Нет, мое положение совсем не казалось мне странным, пусть даже потому, что всего за неделю до того в Миннеаполисе я получил письмо от управляющего местным рестораном, который уверял, что он будет крайне рад угостить меня «настоящим кошерным ужином».
– И потом, – добавил я, – разве не естественно, что я, представитель прежде самого антисемитского режима в мире, встретился с вами, джентльмены, и спрашиваю вас, как обстоят дела в Соединенных Штатах?
– Вы, наверное, шутите! – воскликнул мой сосед справа, известный бруклинский раввин. – Уж не пытаетесь ли вы сравнить систематическое преследование наших соплеменников в Российской империи с полной свободой и равенством, какими мы пользуемся в Соединенных Штатах?
– Свобода и равенство! – медленно повторил я, гадая, почему такой умный человек, как мой собеседник, предпочитает не замечать происходящего. – Признайтесь, доктор, вы когда-нибудь слышали о том, чтобы домовладелец в недоброй памяти Российской империи отказывался сдать квартиру иудею?
– То, о чем вы говорите, происходит лишь в богатых, снобистских кварталах Манхэттена, – ответил мой сосед, слегка покраснев. – Не стоит обвинять весь народ из-за высокомерия и глупости отдельных.
– Конечно, нельзя, – ответил я, – я и не собираюсь. А что творится в так называемых «привилегированных» учебных заведениях – в Гарварде, Принстоне, Йеле и многих других, и на Восточном, и на Тихоокеанском побережье? Или вы будете утверждать, что молодые представители вашего народа могут поступить в эти колледжи на равной основе с неевреями? Что происходит в лучших закрытых клубах? Или вы будете убеждать меня, что ваши соплеменники свободно могут стать членами самых престижных клубов в Нью-Йорке, Филадельфии, Бостоне и Сан-Франциско?
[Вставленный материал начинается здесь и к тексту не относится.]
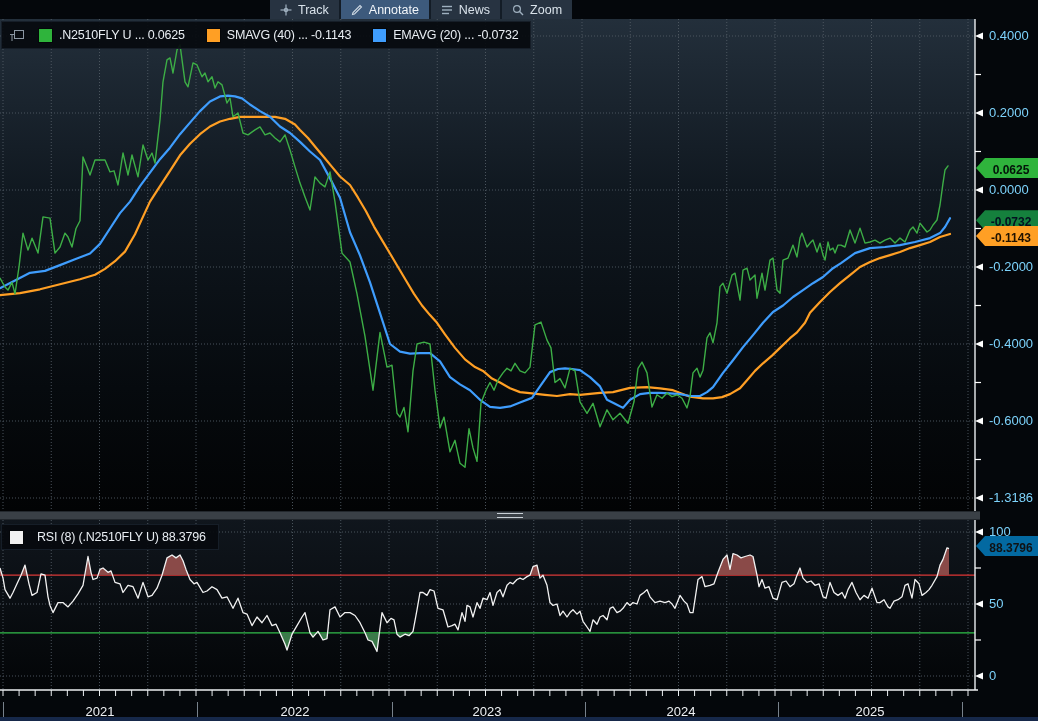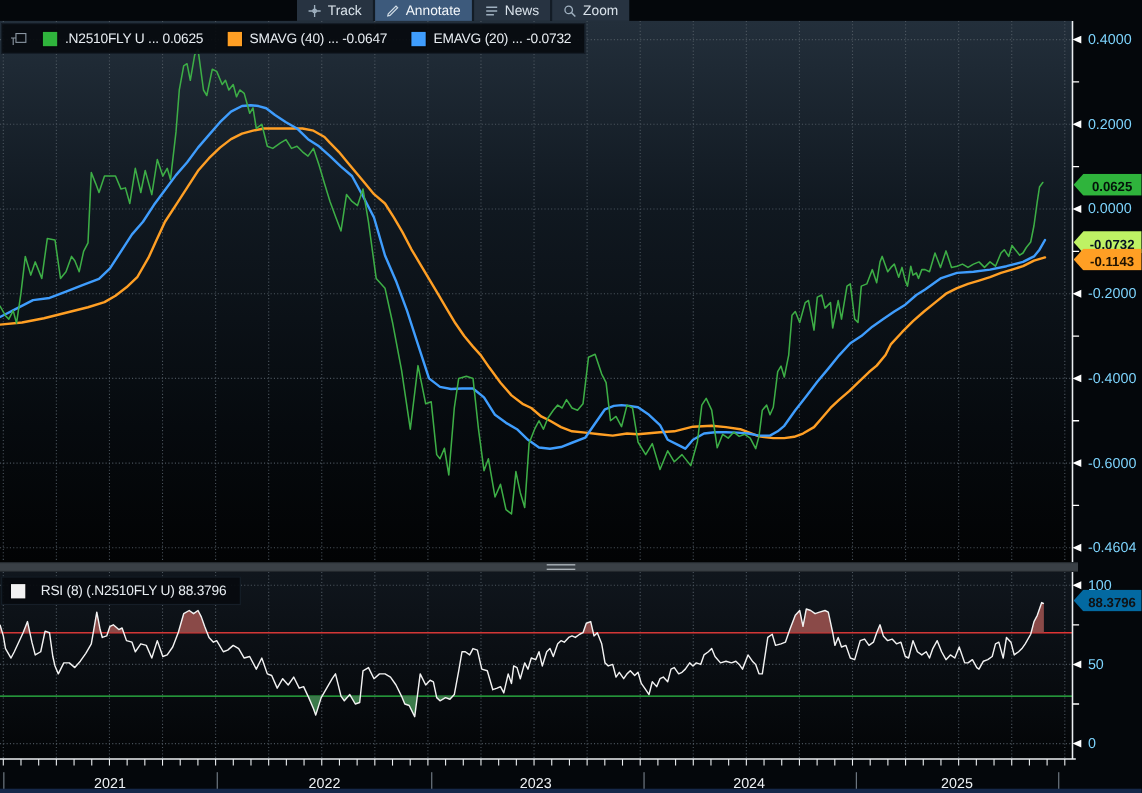"SMAVG (40) ... -0.0647" div { text: -0.0647 -> -0.1143 }
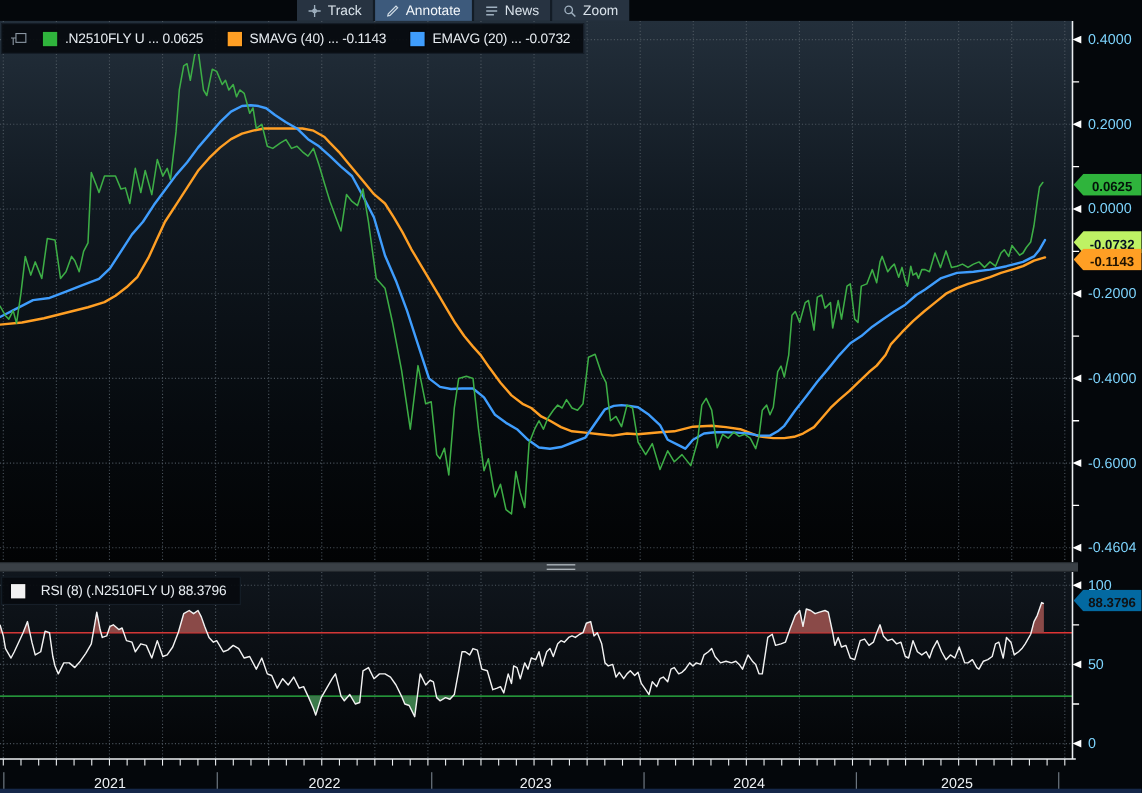"-0.0732" div.tag { background: #bef264 -> #15803d }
Я называю эти четыре города только потому, что больше о них знаю, а не потому, что такого же положения нет во многих других больших и малых городах.
– Вот как обстоит дело, – примирительно ответил мой собеседник, обведя глазами всех остальных. – В колледжах и клубах, о которых вы упомянули, нет антисемитизма. Там просто боятся, что, в силу прогрессивного духа нашего народа, полное отсутствие ограничений затруднит возможность приема кандидатов-неевреев.